トランプ氏は大統領選中、プーチン氏を「強いリーダー」と称賛してきた。ロシア大統領府によると、プーチン氏はトランプ氏に「対等、相互尊重、内政不干渉の原則に基づき、協力相手として対話したい」と伝えた。1989年の冷戦終結以降、最悪の状態の米ロ関係について「国際テロ対策を含む幅広い分野で協力を広げ、関係を改善する」と申し合わせた。

米ロの関係悪化は中東にも飛び火した。シリア内戦でロシアが支援するアサド政権の退陣を巡り対立し、米ロが主導した2度の停戦合意も崩壊した。トランプ氏は内戦を複雑にした過激派組織「イスラム国」(IS)掃討を優先する立場で、電話協議でもIS対策を話し合った可能性がある。

米国がロシアとの融和へ転じるとは言い切れない。オバマ大統領は14日の記者会見で、10日に初会談したトランプ氏が「北大西洋条約機構(NATO)加盟諸国との同盟関係の維持に強い意欲を示した」と明かした。

トランプ氏は日韓両国などと同様に、NATO加盟国が「十分な対価を払っていない」と批判し、関係の見直しも示唆していた。NATOの本質は欧米の対ロ共同防衛組織であり、その重要性に目を向けた。

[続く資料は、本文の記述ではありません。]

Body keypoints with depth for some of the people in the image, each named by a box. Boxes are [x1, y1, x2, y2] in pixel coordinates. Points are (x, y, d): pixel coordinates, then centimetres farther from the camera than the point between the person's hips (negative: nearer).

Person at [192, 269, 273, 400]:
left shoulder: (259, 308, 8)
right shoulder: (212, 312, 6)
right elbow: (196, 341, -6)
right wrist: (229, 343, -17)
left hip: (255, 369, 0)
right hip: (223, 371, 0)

トランプ氏は13日の習氏との電話協議で米中関係の強化を確認した。「米国第一」を掲げるトランプ政権が発足すれば、オバマ政権下のアジア回帰戦略が見直されるとの期待が中国にはある。アジアに「力の空白」が生じれば、南シナ海や東シナ海での海洋進出が容易になるとの読みがある。

一方、安価な中国製品が米国の雇用を奪っており、中国を「為替操作国」に指定して輸入品に高関税をかけるとするトランプ氏の主張には身構える。習氏はトランプ氏への祝電に「衝突や対抗をせず、相違点を建設的な方法で管理して関係を進展させたい」と記した。